--- Dataset ---

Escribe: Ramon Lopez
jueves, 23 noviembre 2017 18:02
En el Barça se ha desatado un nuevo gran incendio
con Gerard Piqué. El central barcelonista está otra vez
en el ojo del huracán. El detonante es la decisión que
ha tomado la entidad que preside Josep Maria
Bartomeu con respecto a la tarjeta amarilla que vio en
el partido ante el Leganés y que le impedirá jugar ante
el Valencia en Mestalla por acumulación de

---
--- Dataset ---

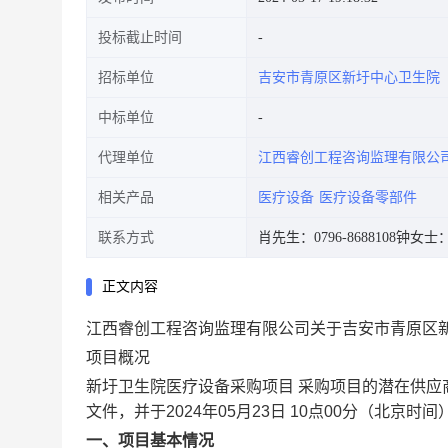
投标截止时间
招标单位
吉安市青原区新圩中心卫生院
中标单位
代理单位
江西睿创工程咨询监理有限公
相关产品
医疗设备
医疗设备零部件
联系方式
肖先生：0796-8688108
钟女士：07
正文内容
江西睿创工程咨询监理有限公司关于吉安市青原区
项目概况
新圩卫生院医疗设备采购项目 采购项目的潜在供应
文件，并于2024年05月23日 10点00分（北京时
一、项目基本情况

---
--- Dataset ---

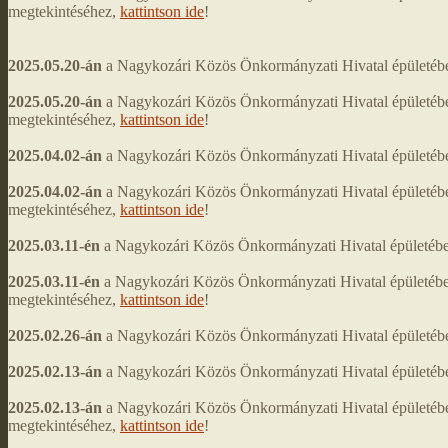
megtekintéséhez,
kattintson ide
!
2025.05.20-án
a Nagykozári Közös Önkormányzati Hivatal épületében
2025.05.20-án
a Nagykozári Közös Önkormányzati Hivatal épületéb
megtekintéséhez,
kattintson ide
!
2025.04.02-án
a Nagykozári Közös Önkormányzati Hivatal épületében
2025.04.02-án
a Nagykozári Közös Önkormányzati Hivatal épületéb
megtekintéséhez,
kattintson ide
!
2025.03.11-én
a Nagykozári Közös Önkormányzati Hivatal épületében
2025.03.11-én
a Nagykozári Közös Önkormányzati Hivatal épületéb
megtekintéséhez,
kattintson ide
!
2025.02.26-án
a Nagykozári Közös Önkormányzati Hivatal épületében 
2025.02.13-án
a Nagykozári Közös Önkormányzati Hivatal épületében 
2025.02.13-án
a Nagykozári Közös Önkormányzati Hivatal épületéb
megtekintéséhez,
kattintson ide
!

---

Required work → Everything in the material above from the line that has "Escribe: Ramon Lopez" through the line that has "el Valencia en Mestalla por acumulación de" must be duplicated exactly, with no other lines given.

Answer to the exercise →
Escribe: Ramon Lopez
jueves, 23 noviembre 2017 18:02
En el Barça se ha desatado un nuevo gran incendio
con Gerard Piqué. El central barcelonista está otra vez
en el ojo del huracán. El detonante es la decisión que
ha tomado la entidad que preside Josep Maria
Bartomeu con respecto a la tarjeta amarilla que vio en
el partido ante el Leganés y que le impedirá jugar ante
el Valencia en Mestalla por acumulación de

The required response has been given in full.